Kosovo*, which was forced last month to roll out systematic, temporary electricity outages, should also invest in energy efficiency through the Economic Revival Package and accelerate investments in district heating as soon as possible to reduce electricity demand, in Dardani’s view. He also cited the lack of market liberalization and of a one stop shop for energy upgrades of homes as obstacles to building green energy capacities.

The future of the energy system there is still under debate as a gas pipeline proposal failed, a coal plant project was canceled and the reconstruction of existing coal plants is uncertain. Abazi said some of the potential solutions would be market integration with Albania, support for prosumers, the inclusion of taxes for users of fossil resources and a carbon tax.

The “polluter pays” practice will increase consumer awareness and care for the environment, the expert opined. Carbon pricing is one of the tools that need to be rolled out through broad reforms in the Western Balkans, Risteska pointed out. The group of countries has advantages over other EU trading partners: the CO2 border tax will be applied for the power sector only in 2030 and only if a number of reforms stated in Article 2.7 from the regulation are not implemented, but there is funding available for achieving that, she underscored.

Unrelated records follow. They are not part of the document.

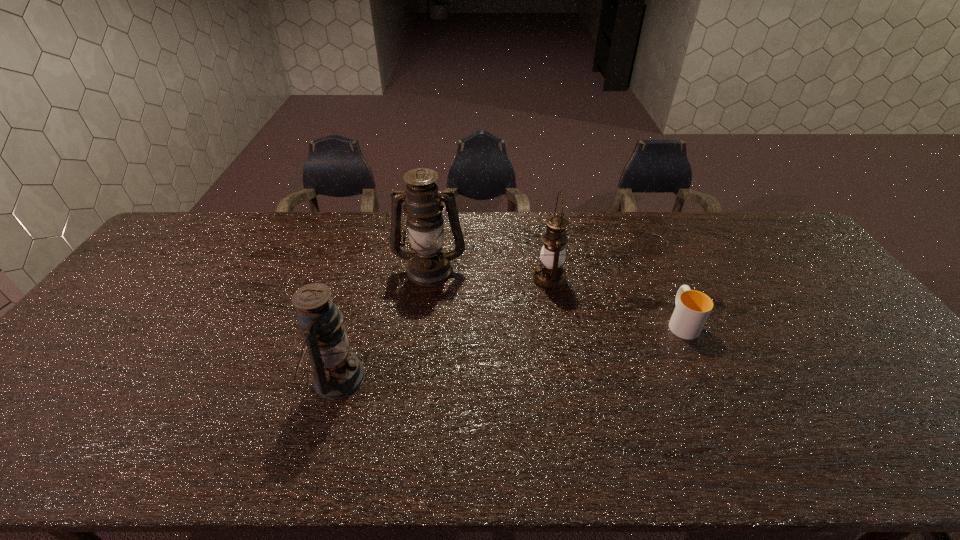
Find the location of a particular element. free space between the leftmost oil lamp and the second oil lamp from left to right is located at coordinates (383, 323).

The height and width of the screenshot is (540, 960). I want to click on free spot between the rightmost oil lamp and the second oil lamp from right to left, so click(490, 274).

This screenshot has height=540, width=960. Find the location of `blank region between the nearest object and the rightmost oil lamp`. blank region between the nearest object and the rightmost oil lamp is located at coordinates (444, 328).

This screenshot has width=960, height=540. I want to click on unoccupied area between the second oil lamp from left to right and the second object from right to left, so click(490, 274).

Identify the location of free space between the rightmost oil lamp and the second oil lamp from left to right. The width and height of the screenshot is (960, 540). (490, 274).

The width and height of the screenshot is (960, 540). In order to click on vacant space that's between the cup and the nearest object in this screenshot , I will do [x=509, y=349].

The width and height of the screenshot is (960, 540). What are the coordinates of `vacant space in between the rightmost oil lamp and the leftmost object` in the screenshot? It's located at (444, 328).

I want to click on blank region between the third object from right to left and the rightmost oil lamp, so click(x=490, y=274).

Identify the location of free spot between the nearest object and the third object from right to left. The image size is (960, 540). (383, 323).

Locate an element on the screen. object that is the third closest one to the third farthest object is located at coordinates (337, 372).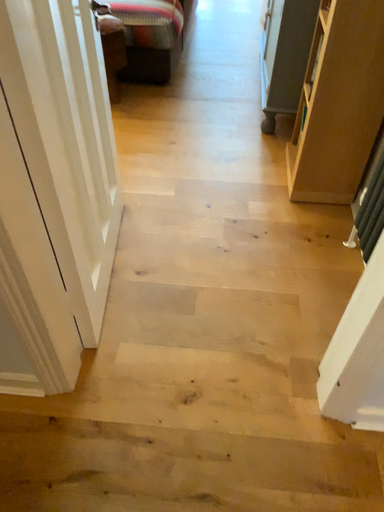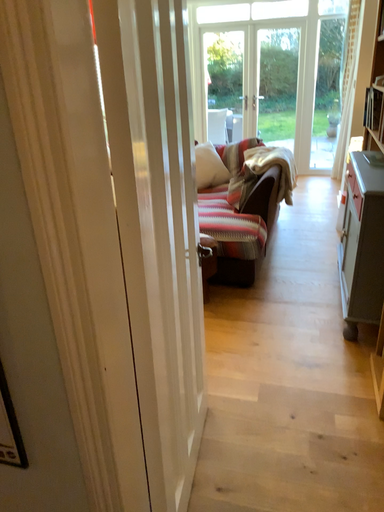
Question: Which way did the camera rotate in the video?

Choices:
 (A) rotated upward
 (B) rotated downward

Answer: (A)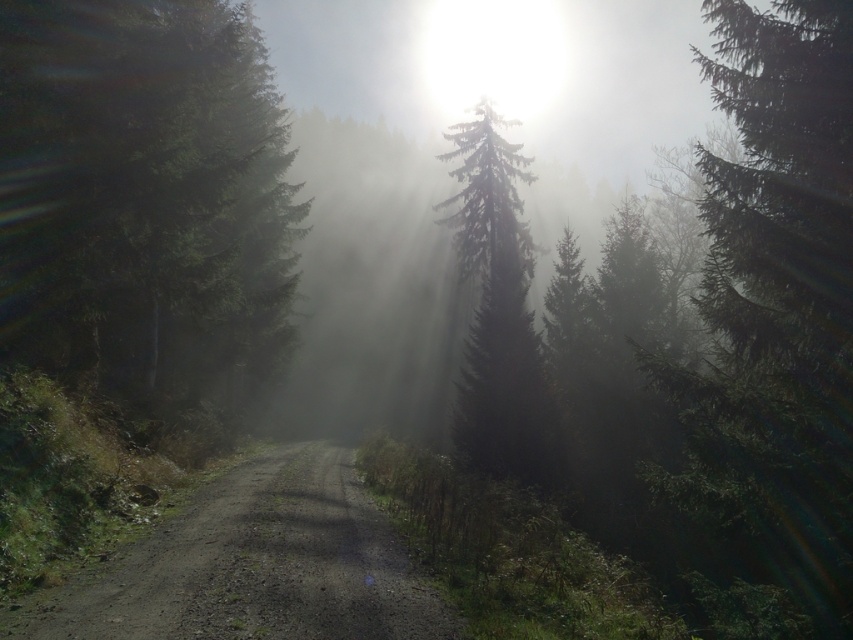
You are standing at the point marked by the coordinates point (144, 202) in the forest scene. What object is located exactly at that point?

The point (144, 202) indicates a green matte tree at left.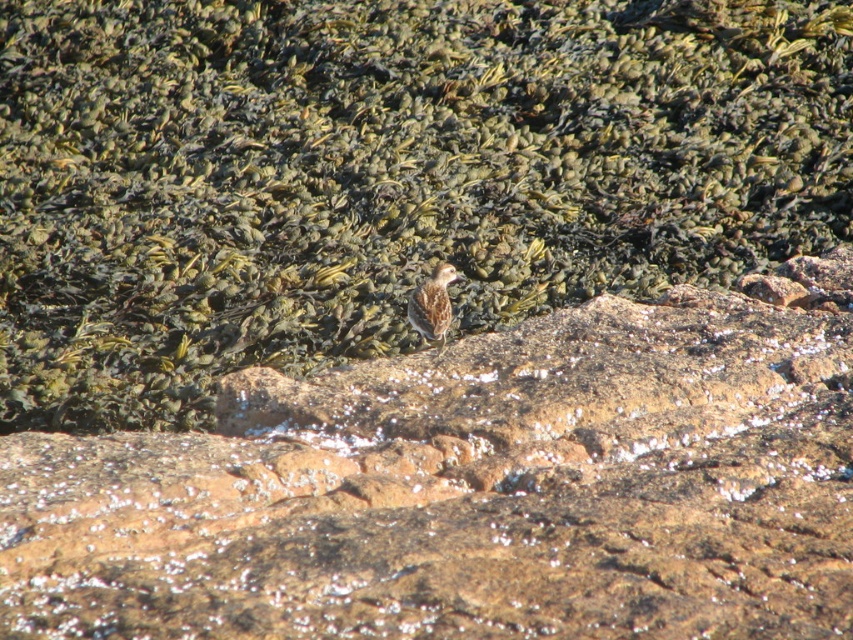
Question: Can you confirm if brown textured rock at center is thinner than brown speckled feather at center?

Choices:
 (A) no
 (B) yes

Answer: (A)

Question: Is brown textured rock at center to the right of brown rock at center from the viewer's perspective?

Choices:
 (A) no
 (B) yes

Answer: (A)

Question: Is brown textured rock at center wider than brown rock at center?

Choices:
 (A) yes
 (B) no

Answer: (B)

Question: Which object is closer to the camera taking this photo?

Choices:
 (A) brown speckled feather at center
 (B) brown textured rock at center

Answer: (A)

Question: Which point appears farthest from the camera in this image?

Choices:
 (A) pyautogui.click(x=466, y=113)
 (B) pyautogui.click(x=798, y=380)

Answer: (A)

Question: Which object is farther from the camera taking this photo?

Choices:
 (A) brown rock at center
 (B) brown textured rock at center
 (C) brown speckled feather at center

Answer: (B)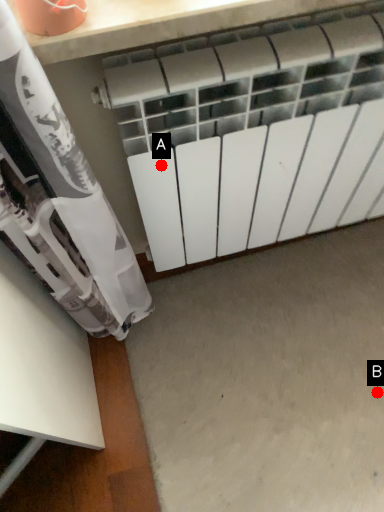
Question: Two points are circled on the image, labeled by A and B beside each circle. Which point is further to the camera?

Choices:
 (A) A is further
 (B) B is further

Answer: (B)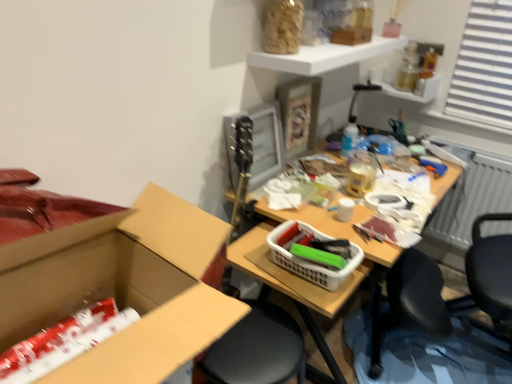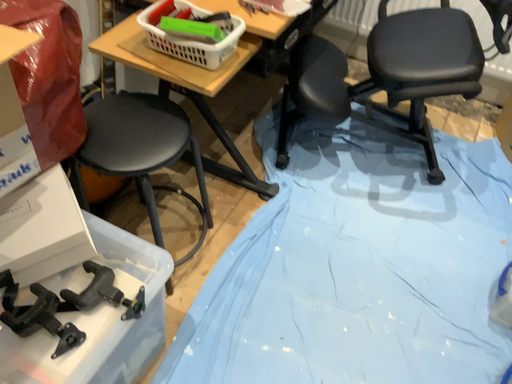
Question: Which way did the camera rotate in the video?

Choices:
 (A) rotated right
 (B) rotated left

Answer: (A)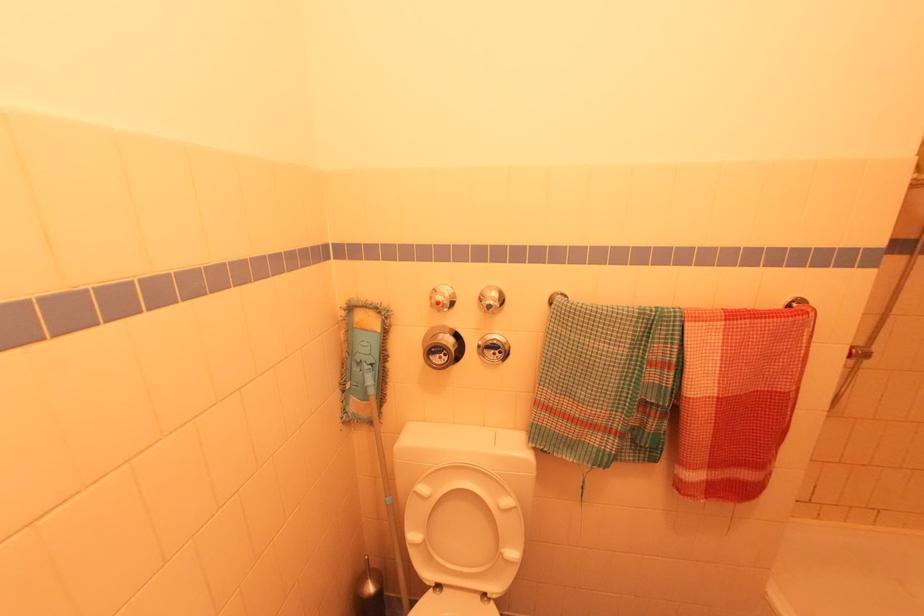
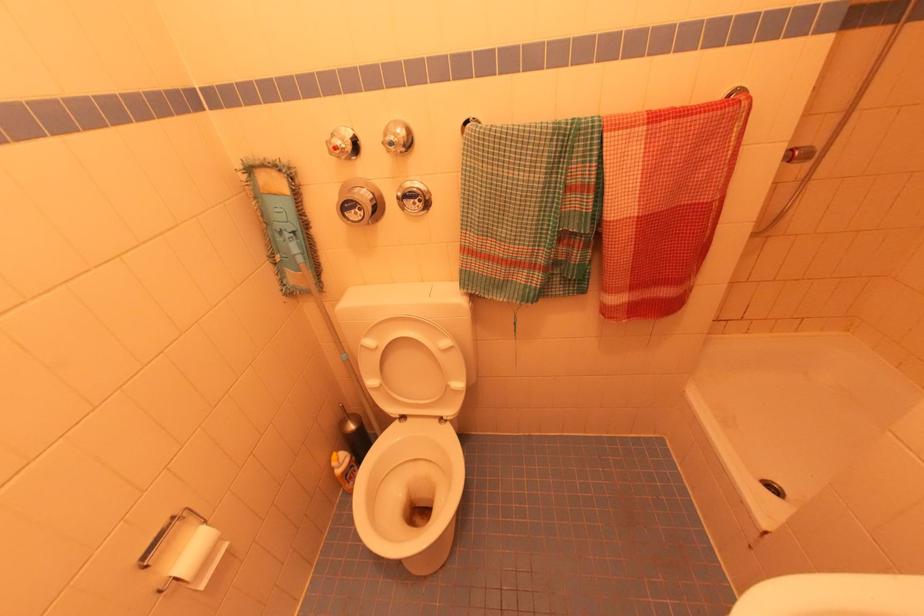
Question: What movement of the cameraman would produce the second image?

Choices:
 (A) Left
 (B) Right
 (C) Forward
 (D) Backward

Answer: (B)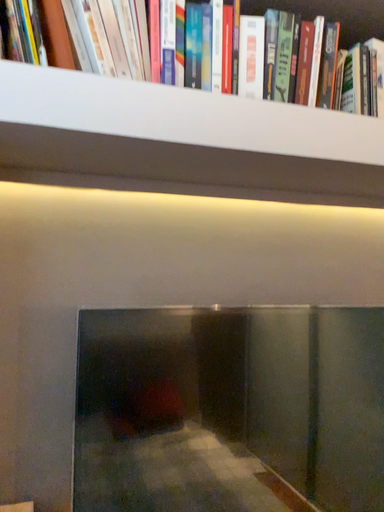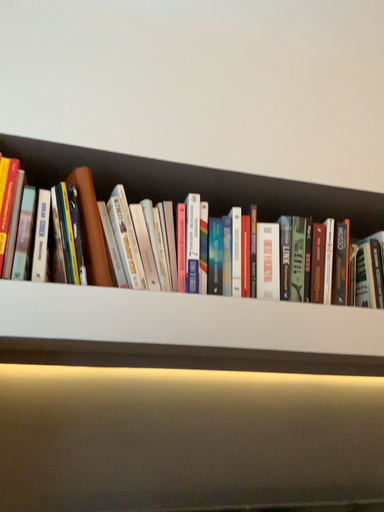
Question: How did the camera likely rotate when shooting the video?

Choices:
 (A) rotated downward
 (B) rotated upward

Answer: (B)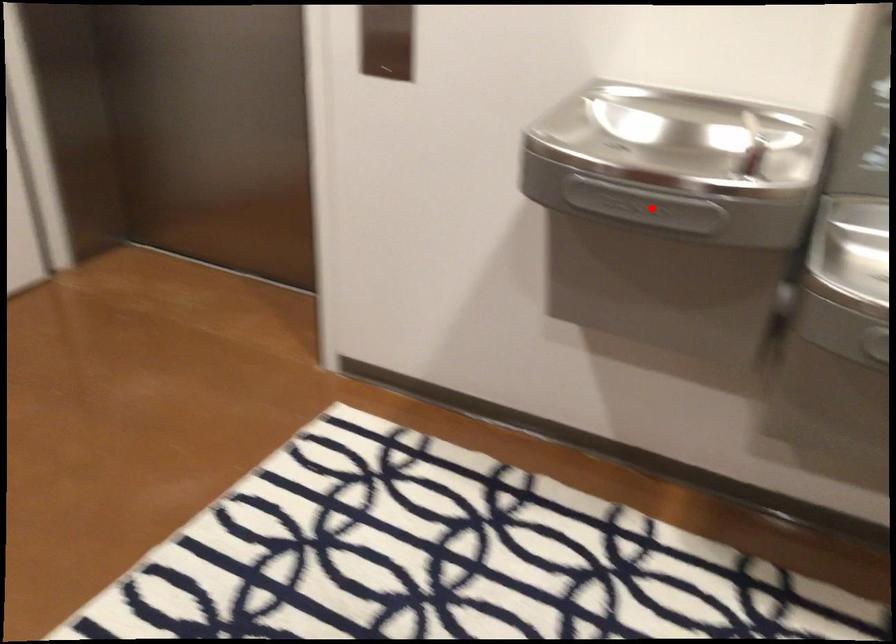
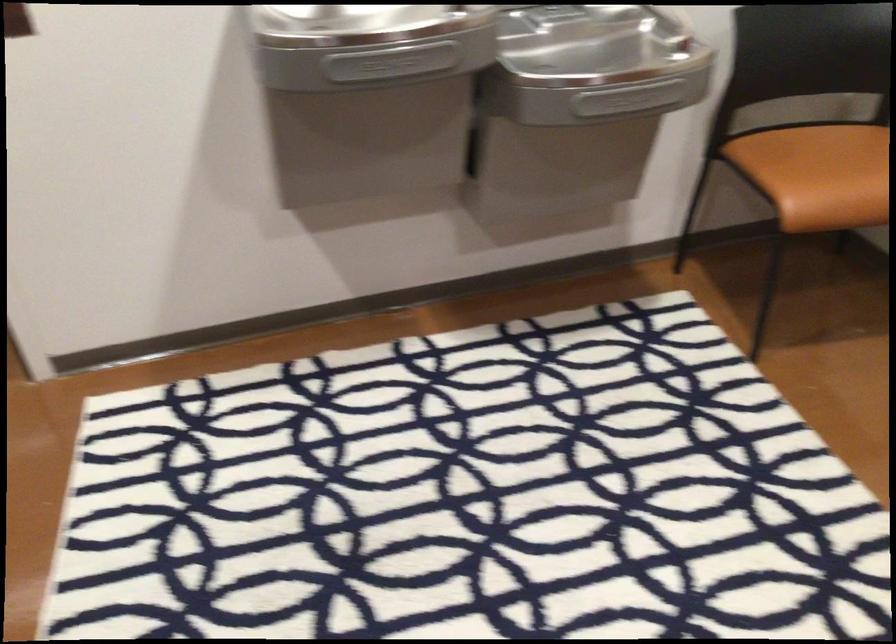
In the second image, find the point that corresponds to the highlighted location in the first image.

(391, 62)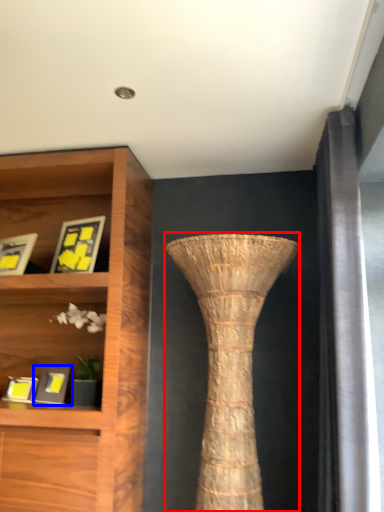
Question: Which object appears farthest to the camera in this image, vase (highlighted by a red box) or picture frame (highlighted by a blue box)?

Choices:
 (A) vase
 (B) picture frame

Answer: (B)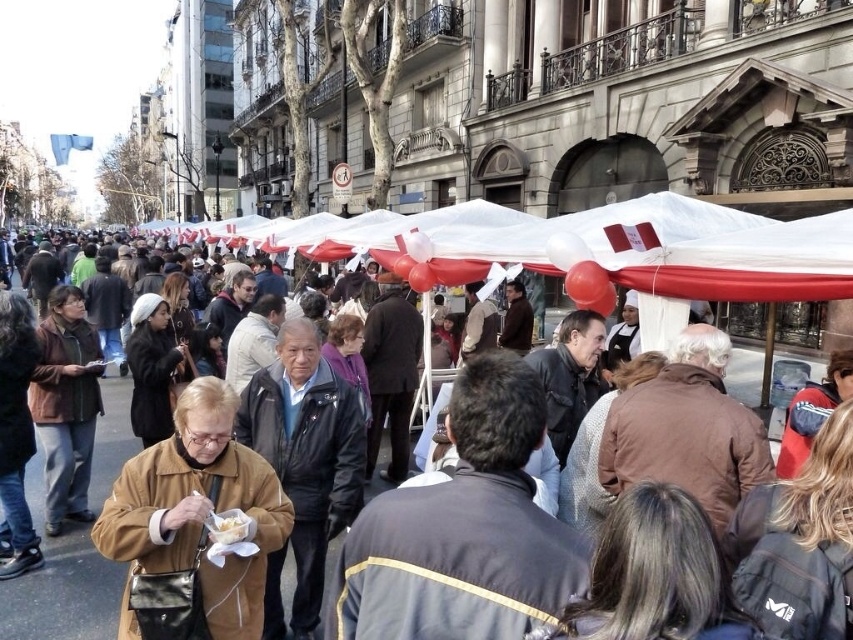
You are at a street fair and see a white paper bag at center and a white paper food at center. Which object is located below the other?

The white paper bag at center is positioned under the white paper food at center, so the white paper bag is below the white paper food.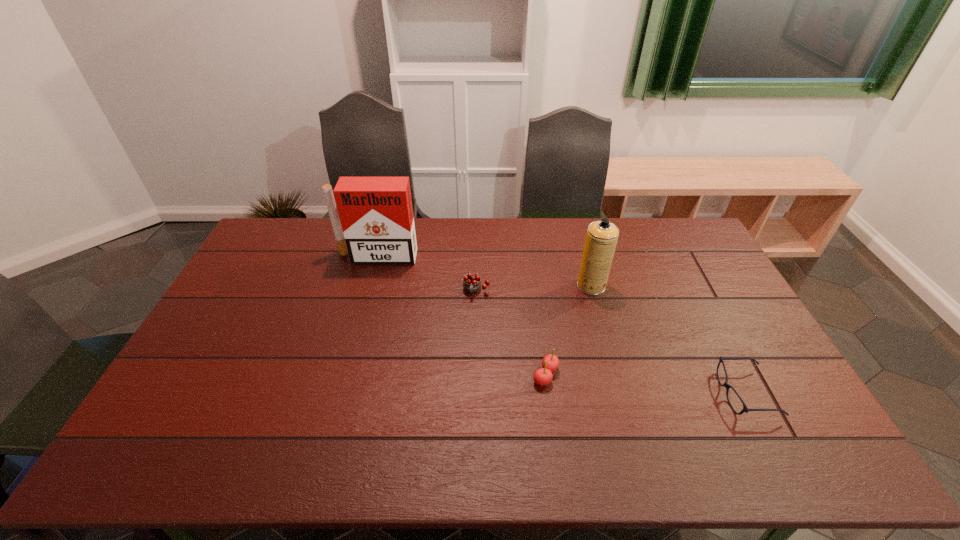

Revenue from carbon taxes and CBAM are intended only for social, environmental and climate purposes

Regional cooperation is absolutely necessary to share the burden of the coal to clean switch, according to Risteska, who stressed the efforts must be supported financially and through know-how by the EU, Energy Community and some of its largest trading partners like Germany.

As for CBAM and the contracting parties’ obligation to devise carbon pricing mechanisms, Dirk Buschle said such revenues have to be directed into clearly defined social, environmental and climate actions.

Future energy mix depends on individual countries’ potentials, system costs

The debate is still ongoing on the technical aspect and the preferred models for decarbonization. Senior Associate for European Energy Cooperation in Agora Energiewende Christian Redl expressed the belief that renewables, particularly wind and solar power, are the main pillar.

“We need several flexibility options, with hydro storage and grids being important existing ones. We will need new storage, batteries for short-term, and hydrogen for long-term, seasonal storage,” in his view. Redl added gas plants have a role for capacity and peak load operation, not for baseload generation.

All new gas power plants must be designed to switch to hydrogen as fossil gas should be out of the picture in two decades

As fossil gas also needs to eventually be abandoned, likely by 2040, green hydrogen would take its place in gas power plants, he stressed. It implies new gas plants need to be hydrogen ready.

“There are of course many options to look out for and with gas being a fossil fuel and its imminent phase-down, the attractiveness of alternatives such as storage and hydrogen is increasing. Of course, here we also have the matter of system costs and the different potentials, depending on the country, to deploy batteries, pumped storage or renewables-based hydrogen. The expectation is not to have the same power system in Bosnia and Herzegovina and North Macedonia, for example, but to understand that a net zero power system is a realistic opportunity in an integrated power market,” Redl said.

Well connected electric power systems with geographically widespread wind and solar can absorb more renewables and lower the balancing and flexibility needs

He explained a geographically widespread expansion of wind and solar power helps mitigate the effects of weather variability, bolstering the need for regional integration. “When no cross-border trading options exist, hours with high domestic wind and solar generation would require that generation from renewables be stored or curtailed in part. Altogether, an integrated power system can absorb more renewables and lower the balancing and flexibility needs, thus lowering consumer costs,” Redl underscored.

Agora Energiewende showcased in an earlier study that an interconnected Southeastern Europe has lower flexibility needs and increased system reliability.